Ezra Klein, in his analysis of last night’s Republican Candidates debate, writes: “The candidates vying for the GOP’s 2012 presidential nomination want to force history backward.” If there is one thing all of them want to do, it is to repeal everything the Obama Administration has done — and then go much further than that:
Their proposals to roll back the growth and complexity of the state did not stop with the financial sector. Former Utah governor Jon Huntsman promoted his plan to “clean all of the loopholes and the deductions” out of the tax code, which would mean removing the mortgage-interest deduction and the exclusion for employer-based health care, just for starters.
Cain scoffed at such incrementalism. His 9-9-9 plan, he said, “starts with throwing out the current tax code,” and then replaces it with a 9 percent sales tax, a 9 percent income tax and a 9 percent corporate tax.
Paul was not impressed. “What I hear here is just tinkering with the current system and not looking at something new and different,” he said, going on to suggest “a free-market economy without a Federal Reserve system.” That would be new and different.
Like petulant children intent on banishing adults from their world, the Republicans see one cause for all of the country’s problems — too much government. Not one of them will consider the possibility that those problems are the result of past Republican attempts to eviscerate government. And not one of them considers the consequences of what they propose. Klein writes that:
If every idea uttered around moderator Charlie Rose’s table was made into law tomorrow, the financial-regulation bill would be gone, as would health-care reform and the Federal Reserve. The tax credits that support the housing market would vanish, and so too would Fannie Mae and Freddie Mac, the government-backed housing giants that guarantee the majority of new loans. There would be a balanced-budget amendment to the Constitution, which would require more than $1 trillion in spending cuts if it was to be satisfied in 2013, and China would be branded a currency manipulator.
Simple minds propose simple solutions — and see the future in a rear view mirror.

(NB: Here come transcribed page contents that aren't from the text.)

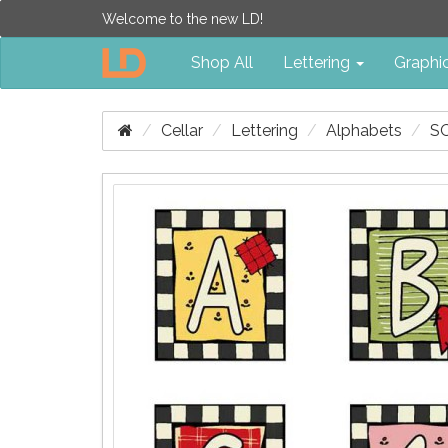
Welcome to the new LD!
Shop All
Lettering
Graphi
Cellar
Lettering
Alphabets
S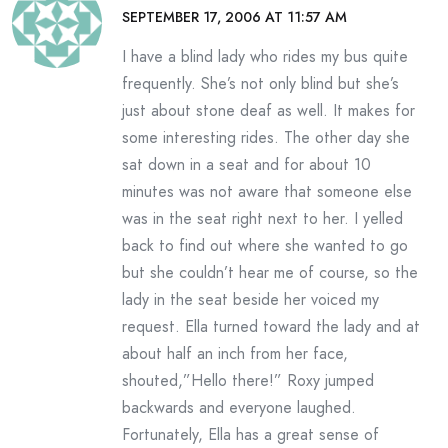
SEPTEMBER 17, 2006 AT 11:57 AM
I have a blind lady who rides my bus quite
frequently. She’s not only blind but she’s
just about stone deaf as well. It makes for
some interesting rides. The other day she
sat down in a seat and for about 10
minutes was not aware that someone else
was in the seat right next to her. I yelled
back to find out where she wanted to go
but she couldn’t hear me of course, so the
lady in the seat beside her voiced my
request. Ella turned toward the lady and at
about half an inch from her face,
shouted,”Hello there!” Roxy jumped
backwards and everyone laughed.
Fortunately, Ella has a great sense of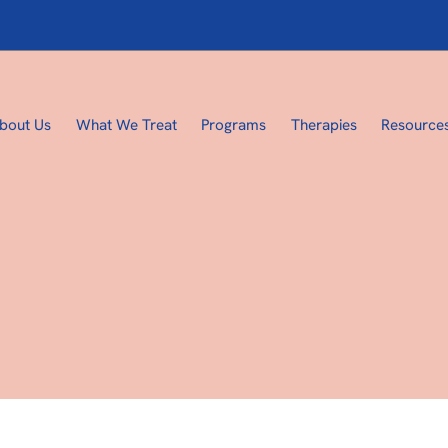
bout Us
What We Treat
Programs
Therapies
Resource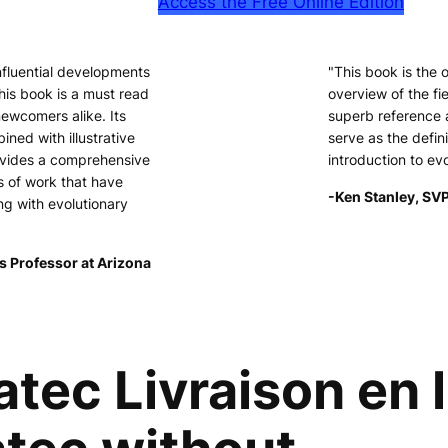
Access the Free Online Edition
nfluential developments
"This book is the
his book is a must read
overview of the fie
newcomers alike. Its
superb reference 
ined with illustrative
serve as the defini
ovides a comprehensive
introduction to ev
s of work that have
-Ken Stanley, SVP
ng with evolutionary
s Professor at Arizona
c Livraison en li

Owen Gray grew up in Montreal, where he received a B. A. from Concordia University. After crossing the border and completing a Master’s degree at the University of North Carolina, he returned to Canada, married, raised a family and taught high school for 32 years. Now retired, he lives — with his wife and youngest son — on the northern shores of Lake Ontario. This post is cross posted from his blog.
Nailed it! Want to see things get interesting? Put any one of these jokers into the White House, then sit back and watch the fun. Think class warfare can’t get any worse? How about a war with Iran? More tax cuts for the rich? Less regulation? And while they’re at it, maybe “tweak” social security, afterall it’s just a Ponzi scheme! And that darned EPA, such a nuisance. Time to turn things around! America! F yeah!
I take exception to the idea that small gov’t is a good thing. Countries with weak central gov’ts are crappy countries. Name me one that isn’t a total crapfest. Even this country we relatively a minor player on the world scene until the Central gov’t started doing things like, you know, charging an income tax and raising money. You know what happened? Things got really good really fast. The world is loaded with examples of what countries look like without a strong central gov’t. So is history. How these morons can sit there, looking at history and even the current world, and still blather on about how much better we’d all be if we had no gov’t is beyond me. Its beyond stupid. Its beyond my words.
I tended to express it as simple answers for simple minds. Every one of them proposes answers that in fact were largely tried before. Back in the 19th century. They deny this but that’s really what it comes down to. If you want to see how their idea of paradise really looked just read some Dickens.
Frankly if you polled a bunch of 6th graders on how to fix the problems in this country, you’d get roughly the same talking points you would from the GOP field of nominees.